When I repeat the same thing on a small file containing a string (ex: "hello world"), then the memory as viewed in the debugger matches exactly the content of the file (again viewed in Hex).
I tried using MAP_PRIVATE instead of MAP_SHARED but same result. How can I get this to work with my bigger file?

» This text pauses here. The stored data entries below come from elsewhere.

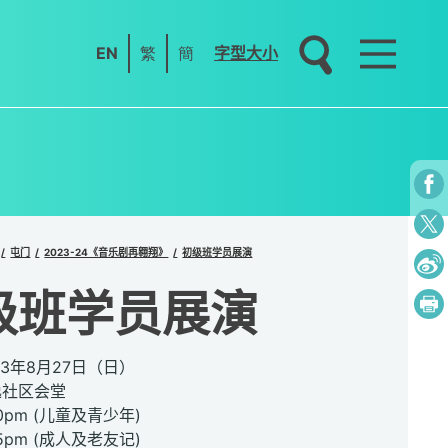
EN
繁
簡
字型大小
屯门
2023-24《音乐剧再翱翔》
初级班学员展演
级班学员展演
23年8月27日（日）
逸社区会堂
0pm (儿童及青少年)
m (成人及老友记)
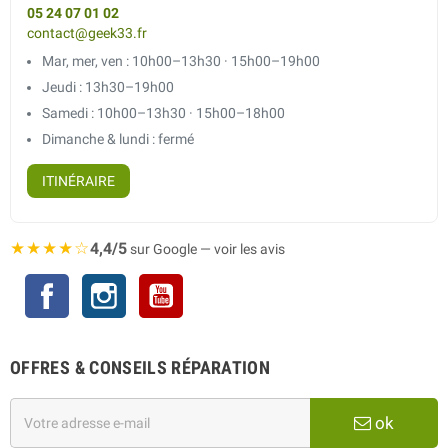
05 24 07 01 02
contact@geek33.fr
Mar, mer, ven : 10h00–13h30 · 15h00–19h00
Jeudi : 13h30–19h00
Samedi : 10h00–13h30 · 15h00–18h00
Dimanche & lundi : fermé
ITINÉRAIRE
★★★★☆
4,4/5
sur Google — voir les avis
Facebook
Instagram
YouTube
OFFRES & CONSEILS RÉPARATION
ok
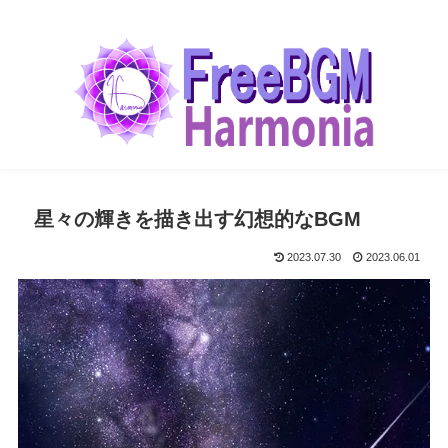
星々の輝きを描き出す幻想的なBGM
2023.07.30
2023.06.01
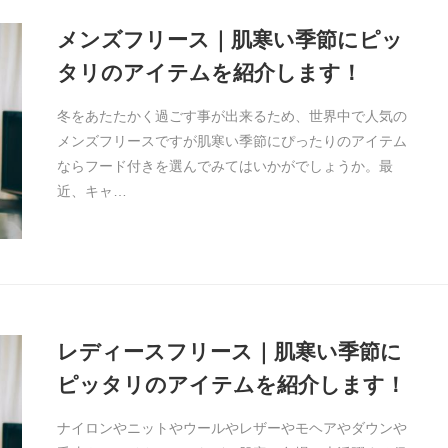
メンズフリース｜肌寒い季節にピッ
タリのアイテムを紹介します！
冬をあたたかく過ごす事が出来るため、世界中で人気の
メンズフリースですが肌寒い季節にぴったりのアイテム
ならフード付きを選んでみてはいかがでしょうか。最
近、キャ…
レディースフリース｜肌寒い季節に
ピッタリのアイテムを紹介します！
ナイロンやニットやウールやレザーやモヘアやダウンや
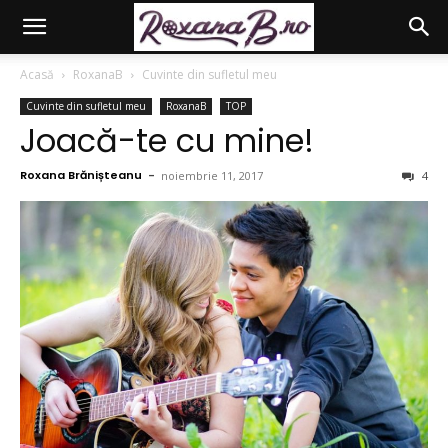
Acasă
RoxanaB
Cuvinte din sufletul meu
Cuvinte din sufletul meu
RoxanaB
TOP
Joacă-te cu mine!
Roxana Brănișteanu
-
noiembrie 11, 2017
4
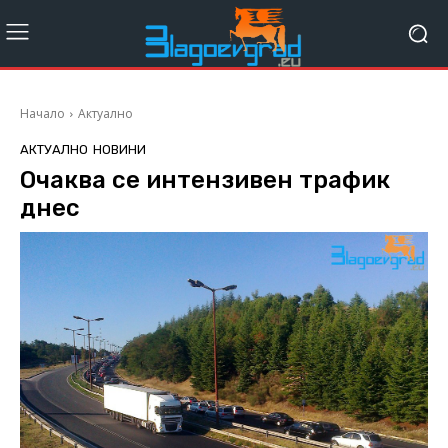
Начало
Актуално
АКТУАЛНО
НОВИНИ
Очаква се интензивен трафик
днес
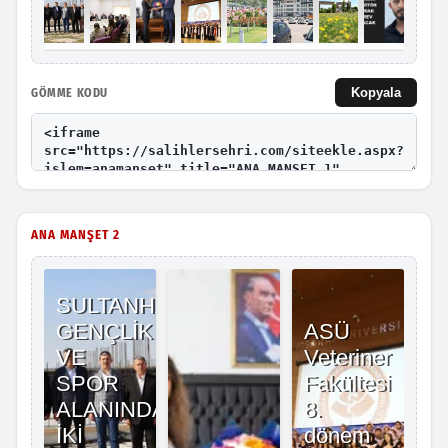
Kopyala
GÖMME KODU
ANA MANŞET 2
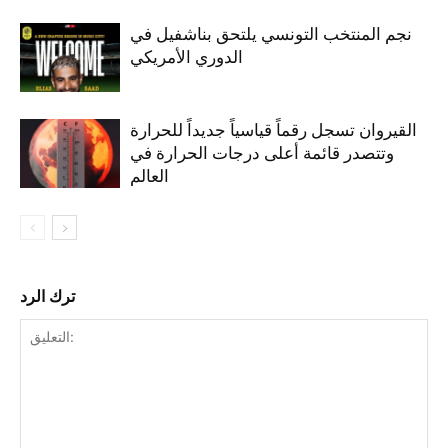
نجم المنتخب التونسي يلتحق بناشفيل في
الدوري الأمريكي
القيروان تسجل رقماً قياسياً جديداً للحرارة
وتتصدر قائمة أعلى درجات الحرارة في
العالم
ترك الرد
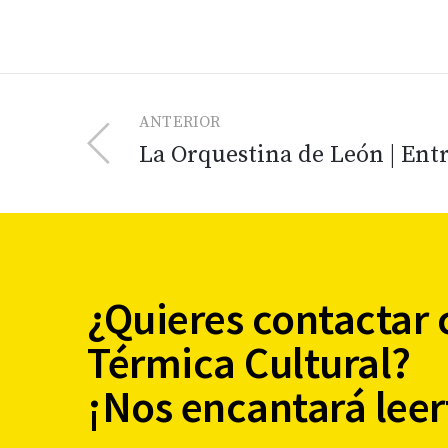
ANTERIOR
La Orquestina de León | Ent
¿Quieres contactar 
Térmica Cultural?
¡Nos encantará leer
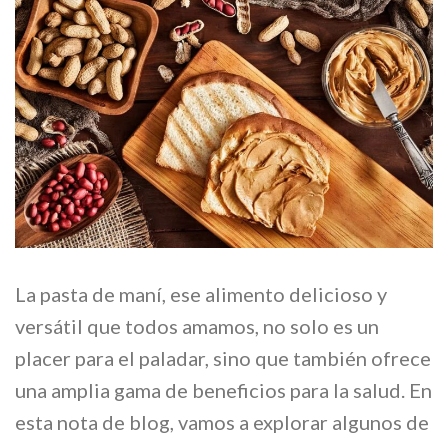
La pasta de maní, ese alimento delicioso y
versátil que todos amamos, no solo es un
placer para el paladar, sino que también ofrece
una amplia gama de beneficios para la salud. En
esta nota de blog, vamos a explorar algunos de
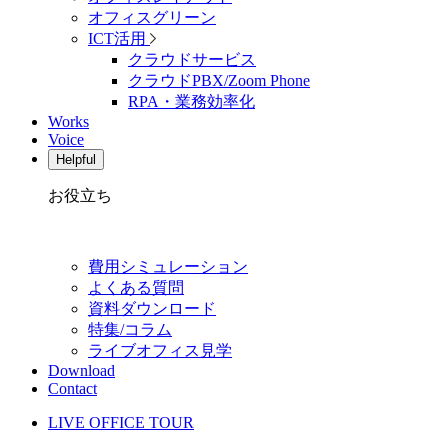
オフィスグリーン
ICT活用
クラウドサービス
クラウドPBX/Zoom Phone
RPA・業務効率化
Works
Voice
Helpful
お役立ち
費用シミュレーション
よくある質問
資料ダウンロード
特集/コラム
ライブオフィス見学
Download
Contact
LIVE OFFICE TOUR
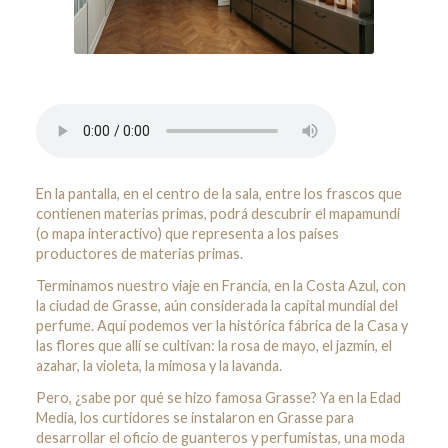
En la pantalla, en el centro de la sala, entre los frascos que
contienen materias primas, podrá descubrir el mapamundi
(o mapa interactivo) que representa a los países
productores de materias primas.
Terminamos nuestro viaje en Francia, en la Costa Azul, con
la ciudad de Grasse, aún considerada la capital mundial del
perfume. Aquí podemos ver la histórica fábrica de la Casa y
las flores que allí se cultivan: la rosa de mayo, el jazmín, el
azahar, la violeta, la mimosa y la lavanda.
Pero, ¿sabe por qué se hizo famosa Grasse? Ya en la Edad
Media, los curtidores se instalaron en Grasse para
desarrollar el oficio de guanteros y perfumistas, una moda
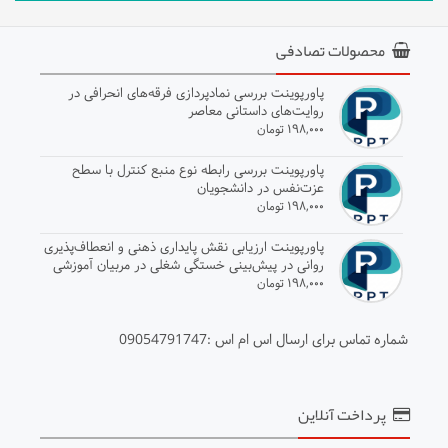
محصولات تصادفی
پاورپوینت بررسی نمادپردازی فرقه‌های انحرافی در
روایت‌های داستانی معاصر
۱۹۸,۰۰۰ تومان
پاورپوینت بررسی رابطه نوع منبع کنترل با سطح
عزت‌نفس در دانشجویان
۱۹۸,۰۰۰ تومان
پاورپوینت ارزیابی نقش پایداری ذهنی و انعطاف‌پذیری
روانی در پیش‌بینی خستگی شغلی در مربیان آموزشی
۱۹۸,۰۰۰ تومان
شماره تماس برای ارسال اس ام اس :09054791747
پرداخت آنلاین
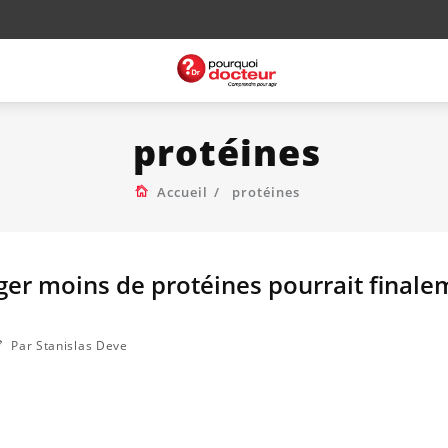
protéines
Accueil
protéines
er moins de protéines pourrait finale
Par Stanislas Deve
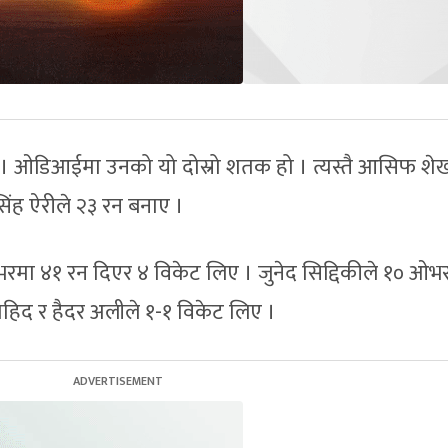
। ओडिआईमा उनको यो दोस्रो शतक हो । त्यस्तै आसिफ शे
सिंह ऐरीले २३ रन बनाए ।
मा ४१ रन दिएर ४ विकेट लिए । जुनेद सिद्दिकीले १० ओभ
ोहिद र हैदर अलीले १-१ विकेट लिए ।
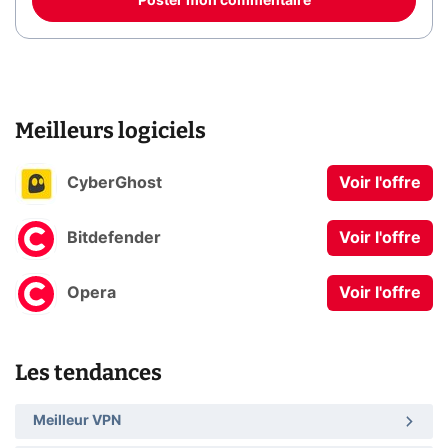
Poster mon commentaire
Meilleurs logiciels
CyberGhost
Voir l'offre
Bitdefender
Voir l'offre
Opera
Voir l'offre
Les tendances
Meilleur VPN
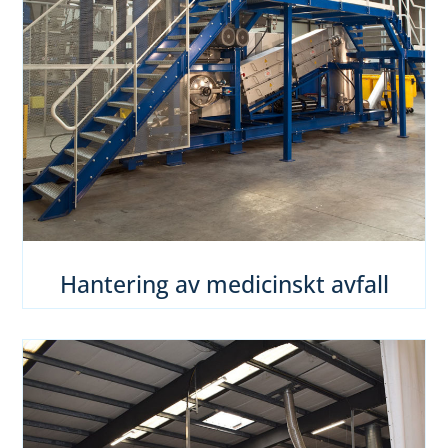
Hantering av medicinskt avfall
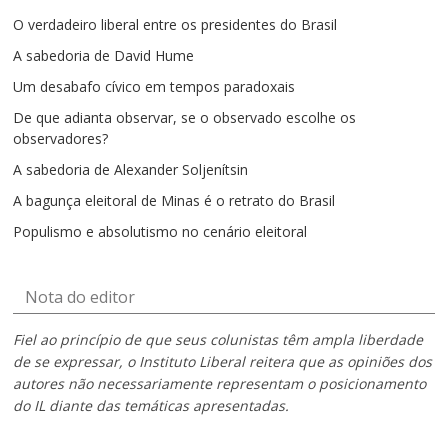
O verdadeiro liberal entre os presidentes do Brasil
A sabedoria de David Hume
Um desabafo cívico em tempos paradoxais
De que adianta observar, se o observado escolhe os
observadores?
A sabedoria de Alexander Soljenítsin
A bagunça eleitoral de Minas é o retrato do Brasil
Populismo e absolutismo no cenário eleitoral
Nota do editor
Fiel ao princípio de que seus colunistas têm ampla liberdade
de se expressar, o Instituto Liberal reitera que as opiniões dos
autores não necessariamente representam o posicionamento
do IL diante das temáticas apresentadas.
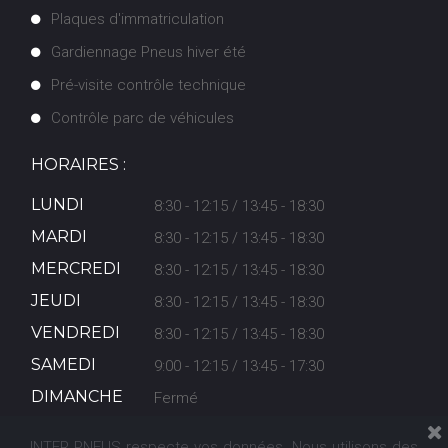
Plaques d'immatriculation
Gardiennage Pneus hiver été
Pré-visite contrôle technique
Contrôle parc de véhicules
HORAIRES :
LUNDI
8:30 - 12:15 / 13:45 - 18:30
MARDI
8:30 - 12:15 / 13:45 - 18:30
MERCREDI
8:30 - 12:15 / 13:45 - 18:30
JEUDI
8:30 - 12:15 / 13:45 - 18:30
VENDREDI
8:30 - 12:15 / 13:45 - 18:30
SAMEDI
9:00 - 12:15 / 13:45 - 17:30
DIMANCHE
Fermé
INTER PNEUS respecte vos données. Nous utilisons des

I'm working in Ubuntu 17.10 with Eclipse 4.7.2 + CDT and debugging with GDB.
#include <iostream>
#include <sys/types.h>
#include <sys/stat.h>
#include <fcntl.h>
#include <string>
#include <unistd.h>
#include <sys/mman.h>
int main()
{
void* MapAddr = NULL;
char* pData = NULL;
struct stat FileProps;
int FileDes = 0;
const char* fileNameAndPath = "/home/Test/testfile.txt";
FileDes = open(fileNameAndPath, O_RDWR);
if (FileDes != -1)
{
if (fstat(FileDes, &FileProps) == 0)
{
MapAddr = mmap(NULL, FileProps.st_size, (PROT_READ | PROT_WRITE), MAP_SHARED, FileDes, 0);
if (MapAddr == (void*) -1)
{
std::cout << "init: mmap failed" << std::endl;
return 0;
}
}
}
pData = (char*) MapAddr;
std::cout << pData << std::endl;
return 0;
}
13:10:42 **** Build of configuration Debug for project mmapTest **** make all Building file: ../src/mmapTest.cpp Invoking: GCC C++ Compiler g++ -O0 -g3 -Wall -c -fmessage-length=0 -MMD -MP -MF"src/mmapTest.d" -MT"src/mmapTest.o" -o "src/mmapTest.o" "../src/mmapTest.cpp" Finished building: ../src/mmapTest.cpp
Building target: mmapTest
Invoking: GCC C++ Linker
g++ -o "mmapTest" ./src/mmapTest.o
Finished building target: mmapTest
13:10:46 Build Finished (took 4s.438ms)
I determined the reason that the memory content (as viewed in the GDB debugger) did not match the actual file content, after mmap() was run, is that the file that I mapped was not ANSI-encoded. So the debugger was showing the correct data as Linux thought it should be. After saving the file (in textpad) with ANSI format, the binary content of the file as viewed in Linux was the same as the binary content as viewed in Windows. No code change was needed. The problem was with the file being mapped. And contrary to one of the comments, the GDB debugger IS ABLE to show ALL the mapped file data with the memory viewer at the address returned by mmap() - I've confirmed this for files up to 100KB.